Tubuh Rifky limbung terpelanting. Posisi kepala Dita yang sebelumnya tertumpu di pundak Rifky –kini rebah menggantung. Rifky sekuat tenaga mengembalikan keseimbangan. Tangannya menggapai-gapai dinding tebing. Jemarinya berupaya meraih tonjolan batu yang kokoh.
Dita merintih lemah. Tenaganya tak mungkin mampu mengatur keseimbangan. Andai saja tali yang mengikat tubuhnya putus, sudah pasti nyawanya pupus. Sementara nafas Rifky terburu. Detak jantungnya berlari. Tanpa sadar air mata menggenang di kelopak mata Rifky. Lututnya bergetar karena gentar. Sekuat tenaga Rifky meraih kepala Dita. Dengan tarikan tangan yang sedikit menghentak, kepala Dita akhirnya kembali tertumpu di punggung Rifky. Namun Rifky merasakan sedikit kesakitan di belikatnya. Dan saat digerakkan, rasa sakit itu semakin hebat. Rifky kemudian sadar bahwa tulang belikatnya mengalami cidera, tulang lengannya bergeser dari persendian.
Kesunyian alam raya merajalela. Hening. Senyap. Bahkan sekepalan batu yang rontok ke dasar jurang pasti terdengar. Sembari kedua geraham beradu menahan sakit, Rifky terus menapak-napak mengangkat tubuh. Tali yang menggantung bergoyang menegang –erangan dan desahan nafas Rifky keras terdengar. Bulir-bulir keringat berjatuhan –seiring titik-titik embun mencair dan menetes.
Nafas Dita mengembus lemah. Aliran air mata terus meleleh.
“bertahanlah, Dit,” Rifky berujar dengan suara bergetar.
Tenaga Rifky nyaris habis. Bahkan, dirinya gamang apakah mampu menggendong Dita menuruni gunung. Rintangan begitu banyak. Tumbangan kayu, guguran tebing –untuk sesaat hatinya gentar. Tetapi demi melihat ujung tali yang tak seberapa jauh, semangat Rifky membuncah. Tinggal beberapa gapaian lagi dirinya keluar dari lubang kematian.

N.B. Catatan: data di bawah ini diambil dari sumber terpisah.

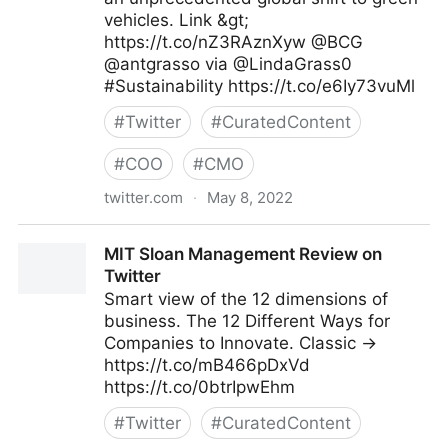
vehicles. Link &gt;
https://t.co/nZ3RAznXyw @BCG
@antgrasso via @LindaGrass0
#Sustainability https://t.co/e6Iy73vuMl
#
Twitter
#
CuratedContent
#
COO
#
CMO
twitter.com
·
May 8, 2022
Linda Grasso on Twitter
MIT Sloan Management Review on
Twitter
Smart view of the 12 dimensions of
business. The 12 Different Ways for
Companies to Innovate. Classic →
https://t.co/mB466pDxVd
https://t.co/0btrIpwEhm
#
Twitter
#
CuratedContent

Rifky terus menarik tubuhnya melawan gravitasi. Nyeri di persendian belikatnya kian parah. Hampir-hampir lengan tangannya terasa dipelintir hingga putus. Seluruh tubuhnya menegang. Detak jantungnya berdentam-dentam. Hingga setelah beberapa kali kakinya menjejak tebing, Rifky dan Dita berhasil keluar dari jurang. Rifky menjauhi bibir jurang sembari merangkak di jalan setapak. Dengus nafasnya kencang tedengar. Rifky menuju dinding tebing yang aman. Tali yang mengikat tubuh Dita dilepas pelan-pelan. Rifky kemudian merebahkan tubuh Dita di atas tanah yang rata. Selepas itu Rifky bangkit dan melangkah sempoyongan. Rifky menghadap jurang dan kemudian berteriak sekencang-kencangnya. Teriakan itu melengking panjang hingga mirip jeritan binatang liar yang terluka. Rifky menangis sekencang-kencangnya.  Rifky menangisi dirinya yang tak mampu berbuat banyak menyelamatkan Rheno dan Dita.